Problem statement »
Please copy out, word for word, the lines of the data from the line containing "21. ožujka 2024. 15:41" through the final line of the data, including both of those lines.

Records supplied »

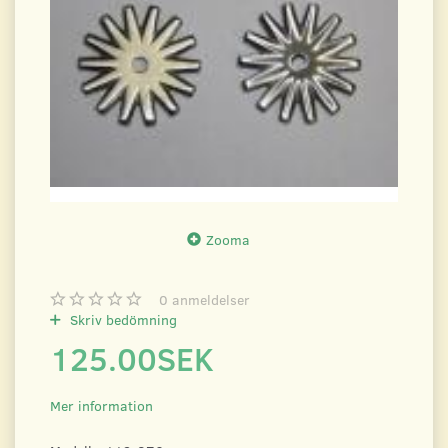
Zooma
0
anmeldelser
Skriv bedömning
125.00SEK
Mer information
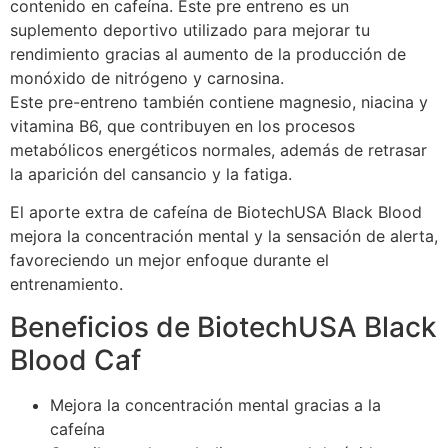
contenido en cafeína. Este pre entreno es un
suplemento deportivo utilizado para mejorar tu
rendimiento gracias al aumento de la producción de
monóxido de nitrógeno y carnosina.
Este pre-entreno también contiene magnesio, niacina y
vitamina B6, que contribuyen en los procesos
metabólicos energéticos normales, además de retrasar
la aparición del cansancio y la fatiga.
El aporte extra de cafeína de BiotechUSA Black Blood
mejora la concentración mental y la sensación de alerta,
favoreciendo un mejor enfoque durante el
entrenamiento.
Beneficios de BiotechUSA Black
Blood Caf
Mejora la concentración mental gracias a la
cafeína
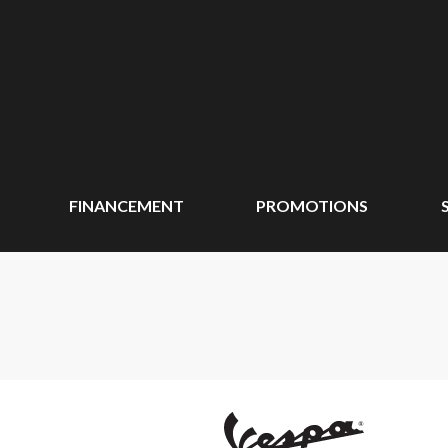
FINANCEMENT
PROMOTIONS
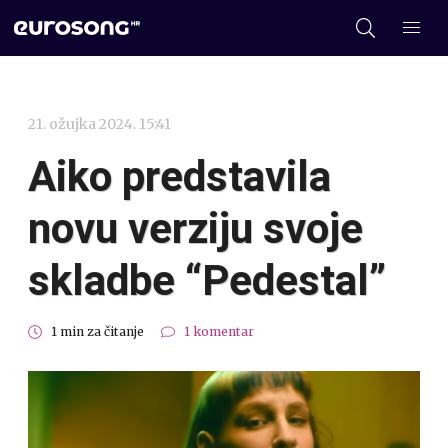
21. ožujka 2024. 15:41
Aiko predstavila
novu verziju svoje
skladbe “Pedestal”
1 min za čitanje
1 komentar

Your solution »
21. ožujka 2024. 15:41
Aiko predstavila
novu verziju svoje
skladbe “Pedestal”
1 min za čitanje
1 komentar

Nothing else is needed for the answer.